Three Questions for Ed Hill and Kelley Williams

Three Questions For
Ed Hill is a Partner at FTP and a recognized expert in financial services policy and advocacy. With over 30 years of experience in the field, he advises and works with clients who have policy issues before Congress and financial regulators. Most recently, Ed served as Senior Vice President and Head of Government Affairs for the Bank Policy Institute. In that role, he helped lead BPI’s federal advocacy efforts on member company priorities, including those in capital and liquidity, consumer banking, technology, and national security.

Kelley Williams is a Partner at FTP. She handles a diverse portfolio of issues, but her specialty is in financial services, insurance, and banking. She also lobbies on transportation, telecom, fintech, and energy issues for the firm’s clients. In her 15 years as a senior government relations professional, she has successfully demonstrated an ability to craft and implement complex legislative strategies for her clients while leveraging relationships and resources across multiple sectors.
How will the new Congress address potential regulatory reforms to the financial system?

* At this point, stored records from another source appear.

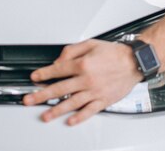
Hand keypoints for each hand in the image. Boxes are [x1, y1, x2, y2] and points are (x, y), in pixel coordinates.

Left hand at [22, 39, 141, 125]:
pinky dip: (79, 117)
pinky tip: (70, 121)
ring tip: (45, 115)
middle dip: (41, 95)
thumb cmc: (114, 53)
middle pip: (59, 89)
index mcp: (83, 64)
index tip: (35, 78)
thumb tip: (59, 60)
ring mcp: (95, 91)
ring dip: (56, 110)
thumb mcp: (91, 43)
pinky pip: (89, 110)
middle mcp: (87, 79)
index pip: (57, 70)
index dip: (43, 74)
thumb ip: (72, 50)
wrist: (134, 62)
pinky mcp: (103, 99)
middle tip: (30, 100)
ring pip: (71, 103)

Newly elected Chairs of the House Financial Services Committee and Senate Banking Committee, Rep. French Hill (R-AR) and Senator Tim Scott (R-SC), have committed to pushing policies to reduce the regulatory burden to free all segments of the financial sector to serve their customers better. Several areas of regulatory burdens that the two Chairs may address include streamlining the bank merger process so that smaller institutions can build scale to better compete, reducing the burden for emerging companies seeking to access public markets, and focusing on streamlining efficiencies in housing programs.


Will financial regulators modernize regulation of emerging technologies, particularly in regulating digital assets, fintech companies, and ensuring privacy safeguards for consumers? 

The regulators appointed by President Joe Biden were quite active. The CFPB proposed or finalized regulations addressing Earned Wage Access, Buy Now Pay Later, large market participants such as PayPal, Apple, and Zelle, and open banking intended to give consumers greater access to their data. Further, bank regulators placed new requirements on the banks looking to engage in “novel activities,” including certain crypto activities. The SEC has also made it harder for certain crypto activities to be conducted by both crypto-native firms and traditional financial institutions.

New regulators appointed by President-elect Donald Trump will look to roll back many of these and, where possible, provide greater regulatory certainty to promote innovation. This is particularly true for digital asset companies which have sought greater regulatory clarity for their products.


Will reform of the Government-Sponsored Enterprises (i.e., Fannie Mae and Freddie Mac) be tackled in the next two years?

With a united Republican government, the likelihood of GSE reform increases, but other factors at play may prove a challenging environment to finally remove the GSEs from conservatorship. For one, this is an incredibly thorny issue that has eluded even previous bipartisan attempts at reform. Further, each party has different objectives (i.e., increasing affordable housing/the government playing less of a role in the housing market), and with a slim majority in the House, this could prove an insurmountable obstacle.

The current discussion about how to sequence reconciliation and what may be used as a pay-for, could ultimately fast-track a process that needs considerable thought and cooperation to ensure no adverse effects on an already tenuous housing market.